Start of Block

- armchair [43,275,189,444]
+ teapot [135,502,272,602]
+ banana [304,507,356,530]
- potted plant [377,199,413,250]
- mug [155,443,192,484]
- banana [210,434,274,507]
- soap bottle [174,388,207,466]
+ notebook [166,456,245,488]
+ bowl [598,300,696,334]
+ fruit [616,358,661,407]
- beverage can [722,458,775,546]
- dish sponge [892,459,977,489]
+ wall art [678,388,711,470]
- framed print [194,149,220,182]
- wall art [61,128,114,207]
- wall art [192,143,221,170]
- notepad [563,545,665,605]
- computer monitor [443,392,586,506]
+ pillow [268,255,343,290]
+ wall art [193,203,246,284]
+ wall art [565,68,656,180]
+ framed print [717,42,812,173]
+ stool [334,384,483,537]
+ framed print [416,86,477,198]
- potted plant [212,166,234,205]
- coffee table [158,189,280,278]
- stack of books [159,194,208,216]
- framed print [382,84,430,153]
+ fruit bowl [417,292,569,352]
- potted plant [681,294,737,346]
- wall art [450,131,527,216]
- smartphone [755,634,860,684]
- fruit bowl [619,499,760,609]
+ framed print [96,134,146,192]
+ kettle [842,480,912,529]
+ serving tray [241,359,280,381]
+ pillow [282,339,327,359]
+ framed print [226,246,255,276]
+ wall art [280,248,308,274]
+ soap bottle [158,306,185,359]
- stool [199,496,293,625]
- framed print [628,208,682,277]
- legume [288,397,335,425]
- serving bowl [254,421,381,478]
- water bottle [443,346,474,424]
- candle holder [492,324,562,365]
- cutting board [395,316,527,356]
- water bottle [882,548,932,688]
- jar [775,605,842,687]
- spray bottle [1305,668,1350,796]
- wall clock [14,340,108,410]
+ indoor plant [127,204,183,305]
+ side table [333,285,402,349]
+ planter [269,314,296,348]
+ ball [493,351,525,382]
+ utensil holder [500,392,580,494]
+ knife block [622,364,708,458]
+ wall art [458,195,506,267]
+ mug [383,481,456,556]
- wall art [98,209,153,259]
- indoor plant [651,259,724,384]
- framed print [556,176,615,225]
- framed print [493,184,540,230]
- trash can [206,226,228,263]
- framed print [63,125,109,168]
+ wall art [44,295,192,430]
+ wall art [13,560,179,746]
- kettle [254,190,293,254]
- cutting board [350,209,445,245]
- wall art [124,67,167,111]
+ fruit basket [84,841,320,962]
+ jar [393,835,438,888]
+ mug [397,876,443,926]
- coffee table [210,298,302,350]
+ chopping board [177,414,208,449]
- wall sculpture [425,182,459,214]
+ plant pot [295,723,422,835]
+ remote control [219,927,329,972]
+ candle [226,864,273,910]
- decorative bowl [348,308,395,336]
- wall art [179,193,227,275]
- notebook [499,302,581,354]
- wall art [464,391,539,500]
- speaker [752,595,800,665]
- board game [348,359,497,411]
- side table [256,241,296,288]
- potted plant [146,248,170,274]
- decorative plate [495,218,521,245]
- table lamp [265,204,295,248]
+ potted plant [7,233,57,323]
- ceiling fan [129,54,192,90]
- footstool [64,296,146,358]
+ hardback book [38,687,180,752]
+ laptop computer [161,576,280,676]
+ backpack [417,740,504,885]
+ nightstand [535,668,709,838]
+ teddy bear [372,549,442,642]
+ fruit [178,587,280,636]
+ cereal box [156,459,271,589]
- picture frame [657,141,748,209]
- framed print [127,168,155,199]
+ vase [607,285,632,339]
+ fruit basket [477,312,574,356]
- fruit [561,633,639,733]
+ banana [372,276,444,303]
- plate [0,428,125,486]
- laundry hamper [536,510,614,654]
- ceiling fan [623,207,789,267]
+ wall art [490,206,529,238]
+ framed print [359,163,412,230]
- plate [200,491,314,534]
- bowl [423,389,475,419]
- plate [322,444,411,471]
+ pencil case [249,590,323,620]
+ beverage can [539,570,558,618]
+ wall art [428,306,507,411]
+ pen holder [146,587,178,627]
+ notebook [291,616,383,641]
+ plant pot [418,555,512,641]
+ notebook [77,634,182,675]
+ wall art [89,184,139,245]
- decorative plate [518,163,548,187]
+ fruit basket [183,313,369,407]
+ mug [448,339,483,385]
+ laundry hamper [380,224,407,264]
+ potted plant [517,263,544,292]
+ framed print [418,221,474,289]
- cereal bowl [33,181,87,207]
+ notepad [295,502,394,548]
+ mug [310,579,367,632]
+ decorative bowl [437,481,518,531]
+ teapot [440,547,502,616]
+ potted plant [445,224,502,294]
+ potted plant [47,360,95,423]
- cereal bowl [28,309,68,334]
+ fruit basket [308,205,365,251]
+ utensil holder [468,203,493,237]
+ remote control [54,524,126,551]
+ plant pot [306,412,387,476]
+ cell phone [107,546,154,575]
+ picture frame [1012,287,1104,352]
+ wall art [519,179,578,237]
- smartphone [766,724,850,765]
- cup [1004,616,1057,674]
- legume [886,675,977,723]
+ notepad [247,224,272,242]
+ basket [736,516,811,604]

End of Block

Your answer must consist of every line above, reproduced exactly.

§ Output of the exercise:
- armchair [43,275,189,444]
+ teapot [135,502,272,602]
+ banana [304,507,356,530]
- potted plant [377,199,413,250]
- mug [155,443,192,484]
- banana [210,434,274,507]
- soap bottle [174,388,207,466]
+ notebook [166,456,245,488]
+ bowl [598,300,696,334]
+ fruit [616,358,661,407]
- beverage can [722,458,775,546]
- dish sponge [892,459,977,489]
+ wall art [678,388,711,470]
- framed print [194,149,220,182]
- wall art [61,128,114,207]
- wall art [192,143,221,170]
- notepad [563,545,665,605]
- computer monitor [443,392,586,506]
+ pillow [268,255,343,290]
+ wall art [193,203,246,284]
+ wall art [565,68,656,180]
+ framed print [717,42,812,173]
+ stool [334,384,483,537]
+ framed print [416,86,477,198]
- potted plant [212,166,234,205]
- coffee table [158,189,280,278]
- stack of books [159,194,208,216]
- framed print [382,84,430,153]
+ fruit bowl [417,292,569,352]
- potted plant [681,294,737,346]
- wall art [450,131,527,216]
- smartphone [755,634,860,684]
- fruit bowl [619,499,760,609]
+ framed print [96,134,146,192]
+ kettle [842,480,912,529]
+ serving tray [241,359,280,381]
+ pillow [282,339,327,359]
+ framed print [226,246,255,276]
+ wall art [280,248,308,274]
+ soap bottle [158,306,185,359]
- stool [199,496,293,625]
- framed print [628,208,682,277]
- legume [288,397,335,425]
- serving bowl [254,421,381,478]
- water bottle [443,346,474,424]
- candle holder [492,324,562,365]
- cutting board [395,316,527,356]
- water bottle [882,548,932,688]
- jar [775,605,842,687]
- spray bottle [1305,668,1350,796]
- wall clock [14,340,108,410]
+ indoor plant [127,204,183,305]
+ side table [333,285,402,349]
+ planter [269,314,296,348]
+ ball [493,351,525,382]
+ utensil holder [500,392,580,494]
+ knife block [622,364,708,458]
+ wall art [458,195,506,267]
+ mug [383,481,456,556]
- wall art [98,209,153,259]
- indoor plant [651,259,724,384]
- framed print [556,176,615,225]
- framed print [493,184,540,230]
- trash can [206,226,228,263]
- framed print [63,125,109,168]
+ wall art [44,295,192,430]
+ wall art [13,560,179,746]
- kettle [254,190,293,254]
- cutting board [350,209,445,245]
- wall art [124,67,167,111]
+ fruit basket [84,841,320,962]
+ jar [393,835,438,888]
+ mug [397,876,443,926]
- coffee table [210,298,302,350]
+ chopping board [177,414,208,449]
- wall sculpture [425,182,459,214]
+ plant pot [295,723,422,835]
+ remote control [219,927,329,972]
+ candle [226,864,273,910]
- decorative bowl [348,308,395,336]
- wall art [179,193,227,275]
- notebook [499,302,581,354]
- wall art [464,391,539,500]
- speaker [752,595,800,665]
- board game [348,359,497,411]
- side table [256,241,296,288]
- potted plant [146,248,170,274]
- decorative plate [495,218,521,245]
- table lamp [265,204,295,248]
+ potted plant [7,233,57,323]
- ceiling fan [129,54,192,90]
- footstool [64,296,146,358]
+ hardback book [38,687,180,752]
+ laptop computer [161,576,280,676]
+ backpack [417,740,504,885]
+ nightstand [535,668,709,838]
+ teddy bear [372,549,442,642]
+ fruit [178,587,280,636]
+ cereal box [156,459,271,589]
- picture frame [657,141,748,209]
- framed print [127,168,155,199]
+ vase [607,285,632,339]
+ fruit basket [477,312,574,356]
- fruit [561,633,639,733]
+ banana [372,276,444,303]
- plate [0,428,125,486]
- laundry hamper [536,510,614,654]
- ceiling fan [623,207,789,267]
+ wall art [490,206,529,238]
+ framed print [359,163,412,230]
- plate [200,491,314,534]
- bowl [423,389,475,419]
- plate [322,444,411,471]
+ pencil case [249,590,323,620]
+ beverage can [539,570,558,618]
+ wall art [428,306,507,411]
+ pen holder [146,587,178,627]
+ notebook [291,616,383,641]
+ plant pot [418,555,512,641]
+ notebook [77,634,182,675]
+ wall art [89,184,139,245]
- decorative plate [518,163,548,187]
+ fruit basket [183,313,369,407]
+ mug [448,339,483,385]
+ laundry hamper [380,224,407,264]
+ potted plant [517,263,544,292]
+ framed print [418,221,474,289]
- cereal bowl [33,181,87,207]
+ notepad [295,502,394,548]
+ mug [310,579,367,632]
+ decorative bowl [437,481,518,531]
+ teapot [440,547,502,616]
+ potted plant [445,224,502,294]
+ potted plant [47,360,95,423]
- cereal bowl [28,309,68,334]
+ fruit basket [308,205,365,251]
+ utensil holder [468,203,493,237]
+ remote control [54,524,126,551]
+ plant pot [306,412,387,476]
+ cell phone [107,546,154,575]
+ picture frame [1012,287,1104,352]
+ wall art [519,179,578,237]
- smartphone [766,724,850,765]
- cup [1004,616,1057,674]
- legume [886,675,977,723]
+ notepad [247,224,272,242]
+ basket [736,516,811,604]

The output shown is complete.